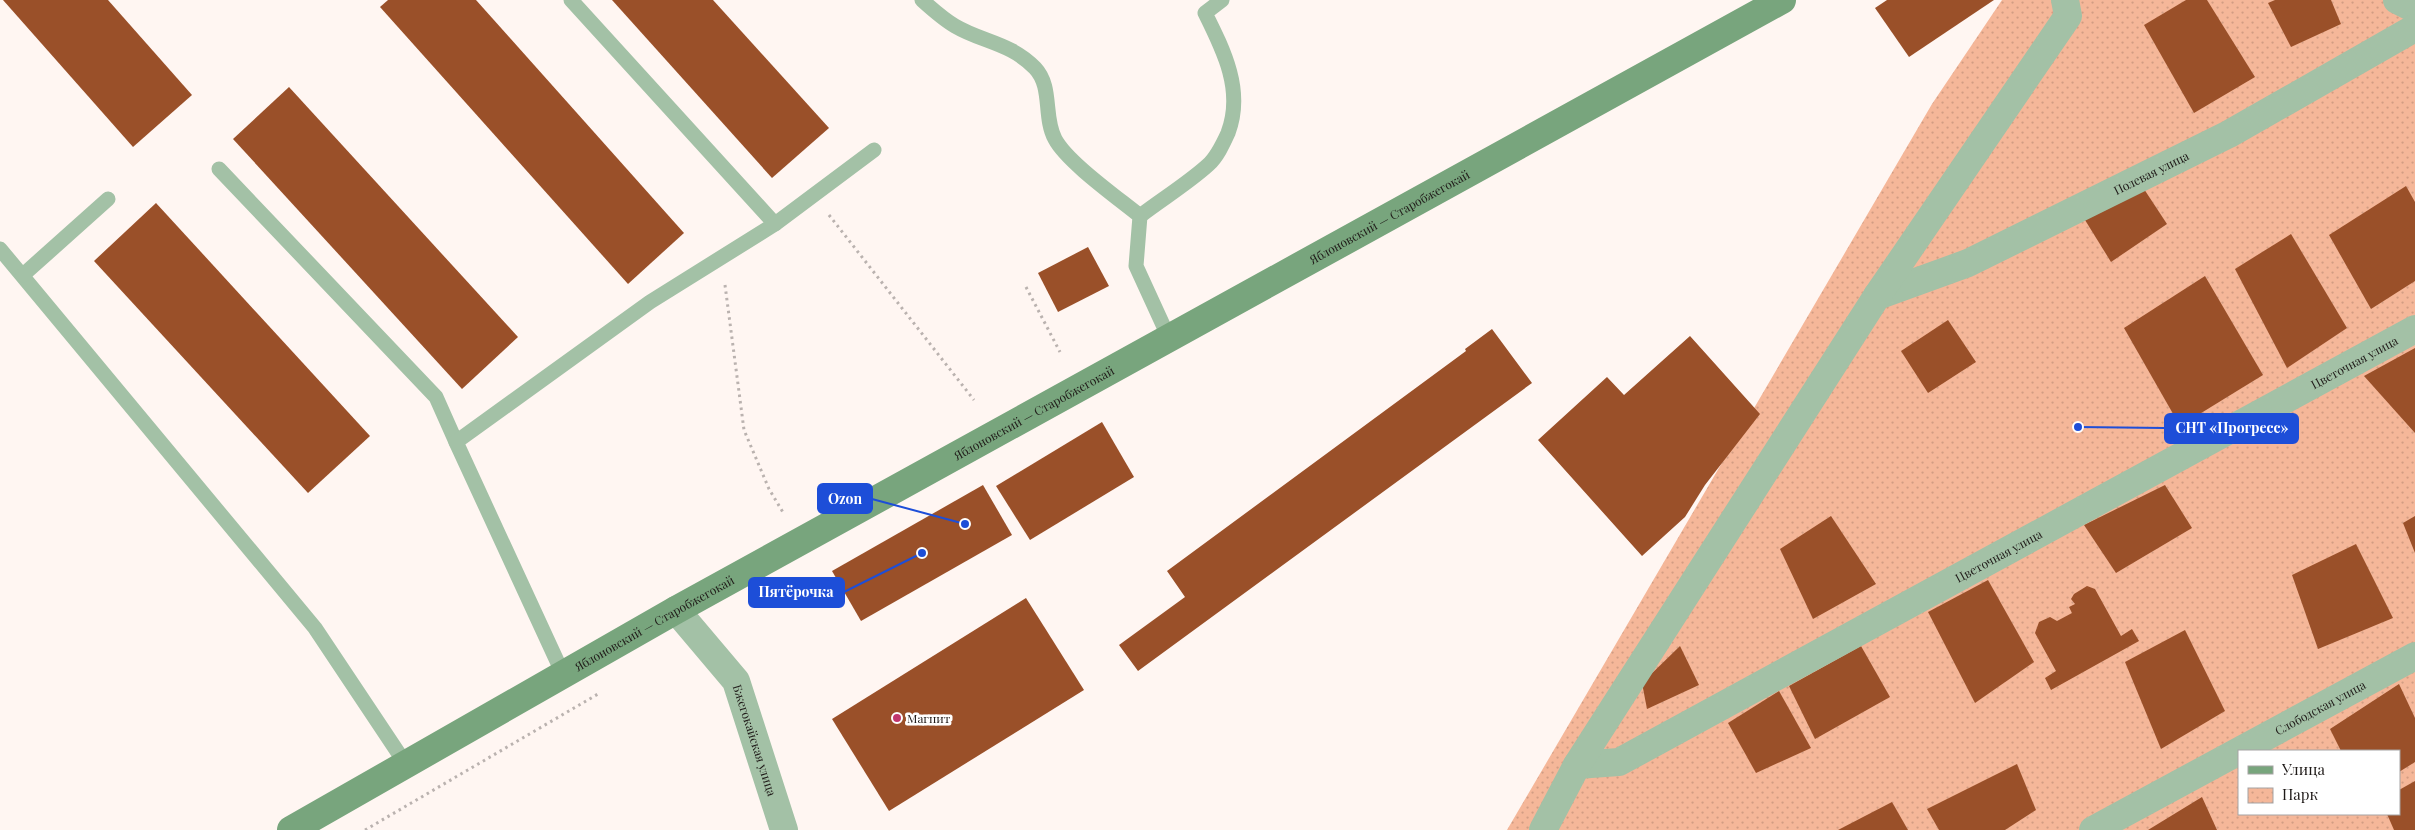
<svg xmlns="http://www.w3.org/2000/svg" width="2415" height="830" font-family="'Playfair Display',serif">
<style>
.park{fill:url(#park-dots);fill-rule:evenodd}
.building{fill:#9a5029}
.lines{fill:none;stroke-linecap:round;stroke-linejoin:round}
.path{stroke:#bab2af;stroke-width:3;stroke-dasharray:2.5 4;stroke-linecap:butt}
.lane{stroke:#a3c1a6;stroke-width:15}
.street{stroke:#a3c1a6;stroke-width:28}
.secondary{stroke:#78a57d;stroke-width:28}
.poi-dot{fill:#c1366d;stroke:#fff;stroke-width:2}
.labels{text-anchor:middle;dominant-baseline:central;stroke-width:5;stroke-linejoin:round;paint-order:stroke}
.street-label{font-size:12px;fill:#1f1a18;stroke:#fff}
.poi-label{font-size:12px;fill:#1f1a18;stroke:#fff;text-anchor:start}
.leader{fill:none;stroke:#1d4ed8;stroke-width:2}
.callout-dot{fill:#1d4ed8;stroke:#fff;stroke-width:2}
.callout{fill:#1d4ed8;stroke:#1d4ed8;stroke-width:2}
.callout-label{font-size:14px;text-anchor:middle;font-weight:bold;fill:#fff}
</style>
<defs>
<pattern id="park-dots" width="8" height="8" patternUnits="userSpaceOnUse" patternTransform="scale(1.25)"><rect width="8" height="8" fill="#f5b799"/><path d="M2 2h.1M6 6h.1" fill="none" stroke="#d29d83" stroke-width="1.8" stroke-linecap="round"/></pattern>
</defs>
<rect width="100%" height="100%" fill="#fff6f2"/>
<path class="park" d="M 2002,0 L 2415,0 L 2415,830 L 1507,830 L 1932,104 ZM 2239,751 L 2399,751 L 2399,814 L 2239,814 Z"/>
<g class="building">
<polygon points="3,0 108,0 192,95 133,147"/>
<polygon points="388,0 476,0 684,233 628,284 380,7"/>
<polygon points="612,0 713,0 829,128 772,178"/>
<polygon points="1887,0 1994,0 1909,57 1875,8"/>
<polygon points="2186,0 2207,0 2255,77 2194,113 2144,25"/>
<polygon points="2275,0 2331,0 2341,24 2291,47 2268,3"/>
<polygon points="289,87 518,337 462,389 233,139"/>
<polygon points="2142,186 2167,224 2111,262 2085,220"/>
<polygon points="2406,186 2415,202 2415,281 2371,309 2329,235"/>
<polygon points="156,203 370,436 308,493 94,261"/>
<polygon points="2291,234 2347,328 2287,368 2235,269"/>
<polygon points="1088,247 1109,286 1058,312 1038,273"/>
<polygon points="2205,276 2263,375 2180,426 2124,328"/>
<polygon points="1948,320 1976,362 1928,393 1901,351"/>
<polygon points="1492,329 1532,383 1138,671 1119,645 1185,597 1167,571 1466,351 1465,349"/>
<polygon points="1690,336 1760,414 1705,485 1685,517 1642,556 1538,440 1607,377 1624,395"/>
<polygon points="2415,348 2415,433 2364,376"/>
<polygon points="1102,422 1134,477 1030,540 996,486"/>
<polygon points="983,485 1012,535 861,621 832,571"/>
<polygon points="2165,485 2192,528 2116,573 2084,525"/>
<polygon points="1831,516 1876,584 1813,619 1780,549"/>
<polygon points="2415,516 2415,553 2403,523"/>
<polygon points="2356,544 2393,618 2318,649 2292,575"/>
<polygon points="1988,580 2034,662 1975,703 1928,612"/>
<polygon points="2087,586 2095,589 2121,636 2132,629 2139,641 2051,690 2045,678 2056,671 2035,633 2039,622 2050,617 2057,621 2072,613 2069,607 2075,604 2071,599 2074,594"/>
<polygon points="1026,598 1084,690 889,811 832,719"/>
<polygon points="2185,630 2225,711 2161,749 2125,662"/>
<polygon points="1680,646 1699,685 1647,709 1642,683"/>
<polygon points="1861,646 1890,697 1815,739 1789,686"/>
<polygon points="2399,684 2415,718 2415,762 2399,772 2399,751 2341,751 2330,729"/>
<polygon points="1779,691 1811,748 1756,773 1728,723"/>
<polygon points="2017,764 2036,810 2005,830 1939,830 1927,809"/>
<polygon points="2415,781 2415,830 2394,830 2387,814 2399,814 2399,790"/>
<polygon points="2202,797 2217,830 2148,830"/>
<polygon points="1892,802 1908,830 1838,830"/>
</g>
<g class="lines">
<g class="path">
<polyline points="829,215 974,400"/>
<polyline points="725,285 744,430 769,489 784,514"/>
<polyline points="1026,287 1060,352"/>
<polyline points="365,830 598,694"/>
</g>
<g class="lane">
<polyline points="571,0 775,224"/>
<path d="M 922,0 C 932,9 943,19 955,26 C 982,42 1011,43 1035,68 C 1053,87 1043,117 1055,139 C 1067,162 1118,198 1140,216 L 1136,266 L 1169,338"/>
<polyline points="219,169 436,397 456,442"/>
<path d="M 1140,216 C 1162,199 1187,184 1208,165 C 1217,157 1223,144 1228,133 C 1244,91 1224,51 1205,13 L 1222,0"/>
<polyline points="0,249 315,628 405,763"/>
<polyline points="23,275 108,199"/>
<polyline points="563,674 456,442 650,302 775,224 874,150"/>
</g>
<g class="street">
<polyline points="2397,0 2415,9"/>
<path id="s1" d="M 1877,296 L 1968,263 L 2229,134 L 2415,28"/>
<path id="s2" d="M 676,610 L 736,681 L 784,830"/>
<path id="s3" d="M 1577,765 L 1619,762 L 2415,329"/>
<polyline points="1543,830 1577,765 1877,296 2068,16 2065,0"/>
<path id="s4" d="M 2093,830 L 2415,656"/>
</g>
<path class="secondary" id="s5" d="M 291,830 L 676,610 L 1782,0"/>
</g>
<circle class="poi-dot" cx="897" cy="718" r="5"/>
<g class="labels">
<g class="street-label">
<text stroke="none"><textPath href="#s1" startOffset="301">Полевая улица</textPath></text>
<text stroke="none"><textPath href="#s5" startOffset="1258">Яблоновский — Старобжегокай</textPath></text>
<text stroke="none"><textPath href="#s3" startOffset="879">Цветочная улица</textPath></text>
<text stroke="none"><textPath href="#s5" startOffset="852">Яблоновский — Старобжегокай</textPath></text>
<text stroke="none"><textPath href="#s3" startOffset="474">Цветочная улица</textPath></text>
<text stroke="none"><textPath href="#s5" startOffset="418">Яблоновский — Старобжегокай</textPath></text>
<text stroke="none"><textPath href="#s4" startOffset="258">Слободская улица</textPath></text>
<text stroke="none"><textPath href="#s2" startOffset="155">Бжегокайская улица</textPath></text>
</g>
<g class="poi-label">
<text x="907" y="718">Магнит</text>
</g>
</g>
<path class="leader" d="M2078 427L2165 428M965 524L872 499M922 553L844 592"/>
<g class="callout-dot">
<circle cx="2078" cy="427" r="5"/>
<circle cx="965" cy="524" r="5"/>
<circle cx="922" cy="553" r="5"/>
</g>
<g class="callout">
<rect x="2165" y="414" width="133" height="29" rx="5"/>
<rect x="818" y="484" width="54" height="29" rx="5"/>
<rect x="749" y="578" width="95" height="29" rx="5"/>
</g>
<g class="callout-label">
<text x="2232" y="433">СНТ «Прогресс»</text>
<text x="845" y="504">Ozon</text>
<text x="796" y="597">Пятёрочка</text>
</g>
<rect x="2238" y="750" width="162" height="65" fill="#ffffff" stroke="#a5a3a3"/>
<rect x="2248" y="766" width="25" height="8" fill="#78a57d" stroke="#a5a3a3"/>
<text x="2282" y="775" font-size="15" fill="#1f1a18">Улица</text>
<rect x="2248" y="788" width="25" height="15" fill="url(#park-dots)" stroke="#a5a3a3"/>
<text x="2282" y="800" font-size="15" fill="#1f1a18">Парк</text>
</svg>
^^^^
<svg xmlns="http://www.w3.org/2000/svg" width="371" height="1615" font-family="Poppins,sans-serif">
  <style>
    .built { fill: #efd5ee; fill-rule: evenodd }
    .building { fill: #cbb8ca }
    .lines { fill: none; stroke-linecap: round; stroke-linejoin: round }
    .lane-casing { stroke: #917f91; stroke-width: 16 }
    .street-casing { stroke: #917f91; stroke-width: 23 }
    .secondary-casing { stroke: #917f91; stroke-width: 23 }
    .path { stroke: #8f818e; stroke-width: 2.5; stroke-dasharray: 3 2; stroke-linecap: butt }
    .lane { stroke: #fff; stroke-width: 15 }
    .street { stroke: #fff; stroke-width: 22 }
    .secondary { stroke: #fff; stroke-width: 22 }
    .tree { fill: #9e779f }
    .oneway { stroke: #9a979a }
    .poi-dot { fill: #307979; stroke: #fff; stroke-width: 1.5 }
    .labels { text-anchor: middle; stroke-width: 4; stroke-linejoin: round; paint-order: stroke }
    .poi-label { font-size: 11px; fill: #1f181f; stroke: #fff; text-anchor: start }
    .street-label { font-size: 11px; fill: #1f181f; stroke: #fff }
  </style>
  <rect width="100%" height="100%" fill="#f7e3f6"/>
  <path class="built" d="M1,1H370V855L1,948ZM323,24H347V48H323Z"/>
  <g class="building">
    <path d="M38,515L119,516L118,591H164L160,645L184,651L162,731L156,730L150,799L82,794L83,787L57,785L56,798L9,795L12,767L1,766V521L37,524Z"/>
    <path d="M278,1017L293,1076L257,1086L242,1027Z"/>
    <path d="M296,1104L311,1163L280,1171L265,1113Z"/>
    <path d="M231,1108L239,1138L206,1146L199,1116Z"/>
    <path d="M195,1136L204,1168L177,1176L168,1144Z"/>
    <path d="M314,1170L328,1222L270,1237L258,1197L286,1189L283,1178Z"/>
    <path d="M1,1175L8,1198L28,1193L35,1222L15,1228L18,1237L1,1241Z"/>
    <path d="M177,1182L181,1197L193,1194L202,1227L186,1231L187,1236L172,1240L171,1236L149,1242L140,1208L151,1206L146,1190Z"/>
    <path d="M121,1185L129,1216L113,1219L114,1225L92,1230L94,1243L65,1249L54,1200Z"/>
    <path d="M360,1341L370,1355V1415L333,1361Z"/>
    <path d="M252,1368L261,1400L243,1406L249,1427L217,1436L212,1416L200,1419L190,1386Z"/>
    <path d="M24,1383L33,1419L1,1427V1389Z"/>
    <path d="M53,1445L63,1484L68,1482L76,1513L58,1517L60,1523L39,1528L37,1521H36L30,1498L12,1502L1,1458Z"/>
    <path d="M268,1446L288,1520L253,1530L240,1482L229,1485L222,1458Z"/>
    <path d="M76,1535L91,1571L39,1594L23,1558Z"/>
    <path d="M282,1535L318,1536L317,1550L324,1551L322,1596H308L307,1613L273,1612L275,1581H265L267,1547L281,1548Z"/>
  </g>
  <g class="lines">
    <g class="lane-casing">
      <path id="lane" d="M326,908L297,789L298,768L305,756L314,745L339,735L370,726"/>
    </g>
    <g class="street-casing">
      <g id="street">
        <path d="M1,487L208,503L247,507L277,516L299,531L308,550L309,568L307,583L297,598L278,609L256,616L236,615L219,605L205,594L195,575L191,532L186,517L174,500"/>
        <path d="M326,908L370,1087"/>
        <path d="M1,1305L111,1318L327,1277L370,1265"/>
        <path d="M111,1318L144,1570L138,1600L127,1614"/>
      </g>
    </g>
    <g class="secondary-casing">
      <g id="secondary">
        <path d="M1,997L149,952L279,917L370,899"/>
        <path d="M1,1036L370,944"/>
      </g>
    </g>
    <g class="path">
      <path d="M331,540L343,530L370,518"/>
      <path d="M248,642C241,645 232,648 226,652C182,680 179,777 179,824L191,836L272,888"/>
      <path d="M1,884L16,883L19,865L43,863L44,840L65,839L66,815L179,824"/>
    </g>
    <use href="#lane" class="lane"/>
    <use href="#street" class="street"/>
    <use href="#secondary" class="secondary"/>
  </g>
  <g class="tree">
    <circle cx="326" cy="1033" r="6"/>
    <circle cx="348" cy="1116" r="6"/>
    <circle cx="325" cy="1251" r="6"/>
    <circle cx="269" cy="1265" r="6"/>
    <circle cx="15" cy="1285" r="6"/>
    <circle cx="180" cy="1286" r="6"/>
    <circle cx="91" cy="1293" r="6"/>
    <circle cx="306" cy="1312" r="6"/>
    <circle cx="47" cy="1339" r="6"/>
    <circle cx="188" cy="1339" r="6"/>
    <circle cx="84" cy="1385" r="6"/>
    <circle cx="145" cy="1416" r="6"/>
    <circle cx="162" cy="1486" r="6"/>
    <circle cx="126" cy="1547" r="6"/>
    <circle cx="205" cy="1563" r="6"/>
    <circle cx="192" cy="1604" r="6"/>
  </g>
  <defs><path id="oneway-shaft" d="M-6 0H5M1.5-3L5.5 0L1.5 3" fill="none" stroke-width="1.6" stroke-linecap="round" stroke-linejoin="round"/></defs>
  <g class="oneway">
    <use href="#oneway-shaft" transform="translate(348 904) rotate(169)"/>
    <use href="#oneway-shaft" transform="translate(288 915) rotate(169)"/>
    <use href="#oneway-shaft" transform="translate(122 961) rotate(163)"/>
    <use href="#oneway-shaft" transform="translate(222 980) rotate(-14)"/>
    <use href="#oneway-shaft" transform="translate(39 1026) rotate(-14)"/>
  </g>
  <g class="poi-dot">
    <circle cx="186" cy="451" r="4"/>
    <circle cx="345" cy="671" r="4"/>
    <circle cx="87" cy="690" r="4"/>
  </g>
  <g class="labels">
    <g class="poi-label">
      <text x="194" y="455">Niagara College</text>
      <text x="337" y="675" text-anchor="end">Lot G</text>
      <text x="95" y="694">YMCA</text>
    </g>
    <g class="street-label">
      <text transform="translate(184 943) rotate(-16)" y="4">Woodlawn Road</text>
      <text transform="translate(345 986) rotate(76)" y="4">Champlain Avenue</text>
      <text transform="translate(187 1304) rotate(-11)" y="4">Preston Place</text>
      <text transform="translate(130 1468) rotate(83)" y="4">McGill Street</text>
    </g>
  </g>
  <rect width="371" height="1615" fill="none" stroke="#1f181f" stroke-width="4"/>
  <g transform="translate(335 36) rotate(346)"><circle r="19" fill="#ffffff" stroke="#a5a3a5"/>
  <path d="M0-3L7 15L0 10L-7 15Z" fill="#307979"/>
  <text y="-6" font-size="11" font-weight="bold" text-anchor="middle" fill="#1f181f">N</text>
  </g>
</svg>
^^^^
## PROBLEM STATEMENT
In the entries above, identify every line with the word "dasharray". Copy those lines.

## ANSWER FOR THIS EXERCISE
.path{stroke:#bab2af;stroke-width:3;stroke-dasharray:2.5 4;stroke-linecap:butt}
    .path { stroke: #8f818e; stroke-width: 2.5; stroke-dasharray: 3 2; stroke-linecap: butt }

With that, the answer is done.